> Data excerpts

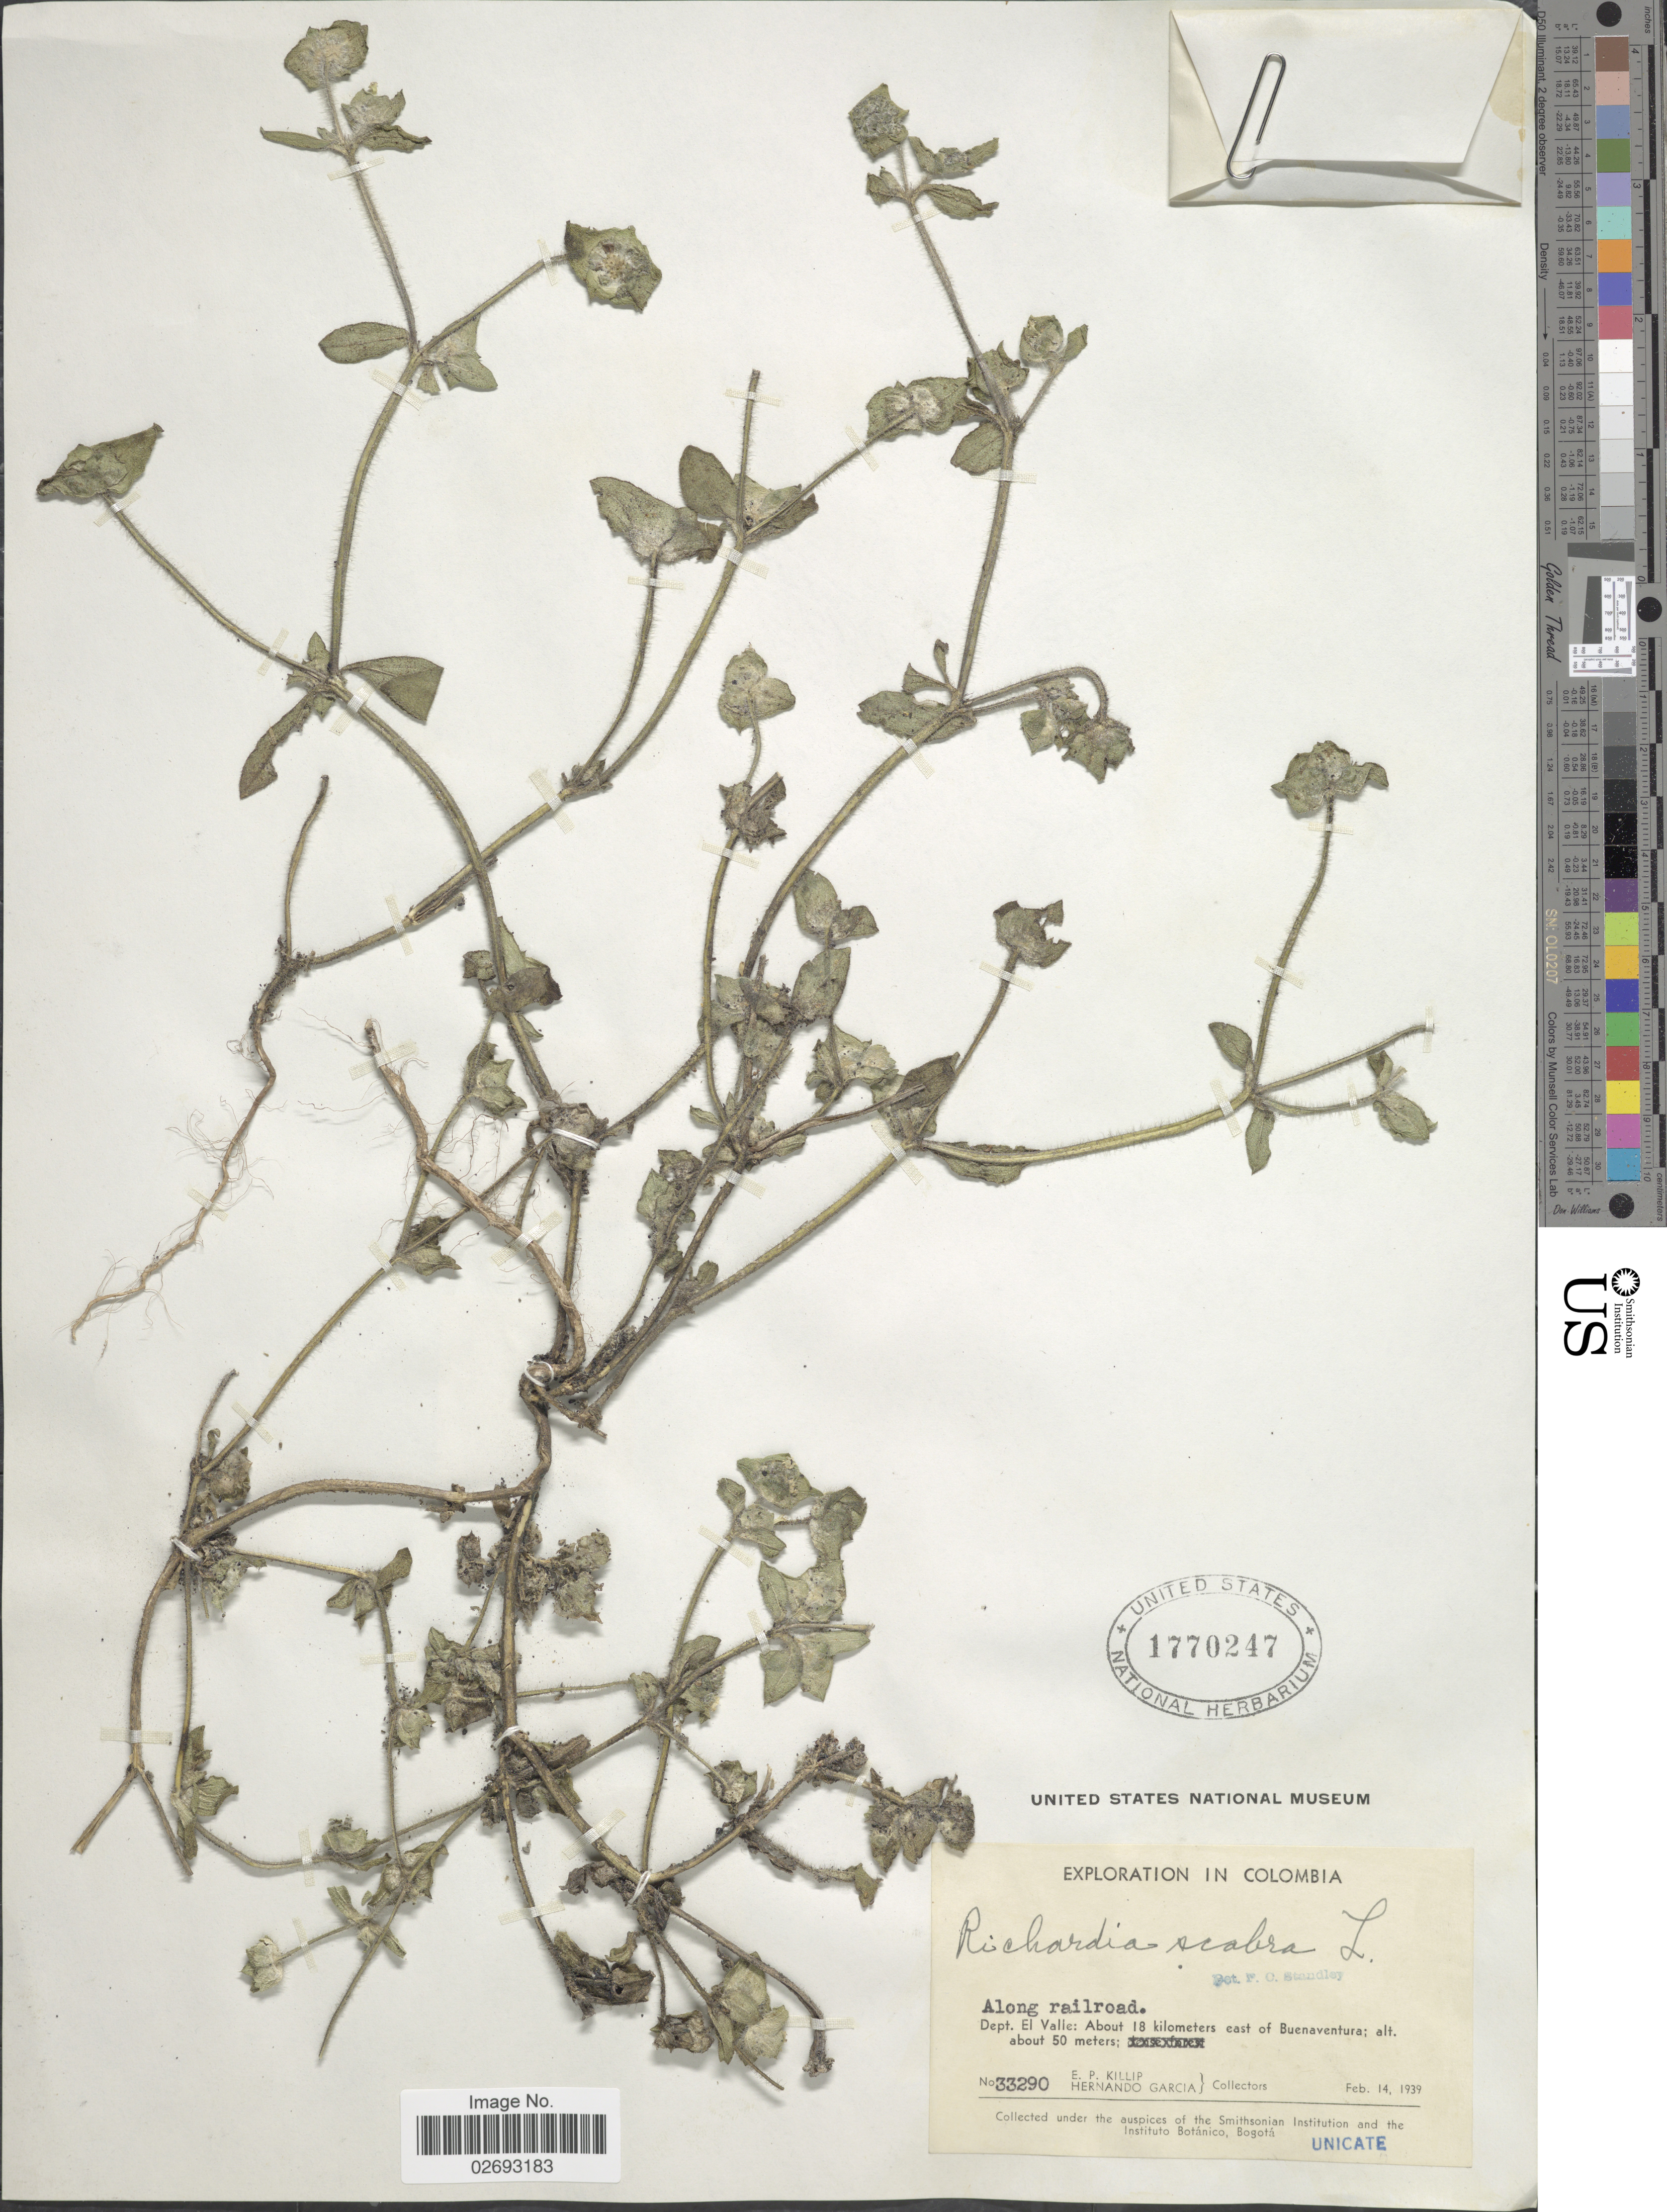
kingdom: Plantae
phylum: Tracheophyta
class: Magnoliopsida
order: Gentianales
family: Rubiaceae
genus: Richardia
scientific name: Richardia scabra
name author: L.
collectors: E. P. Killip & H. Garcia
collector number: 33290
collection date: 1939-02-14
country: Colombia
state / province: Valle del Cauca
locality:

> Directive
Rewrite everything from the start of the material down through the line containing "collection date: 1939-02-14" as a numbered list. Leave out blank lines and pictures.

> Result for this exercise
1. kingdom: Plantae
2. phylum: Tracheophyta
3. class: Magnoliopsida
4. order: Gentianales
5. family: Rubiaceae
6. genus: Richardia
7. scientific name: Richardia scabra
8. name author: L.
9. collectors: E. P. Killip & H. Garcia
10. collector number: 33290
11. collection date: 1939-02-14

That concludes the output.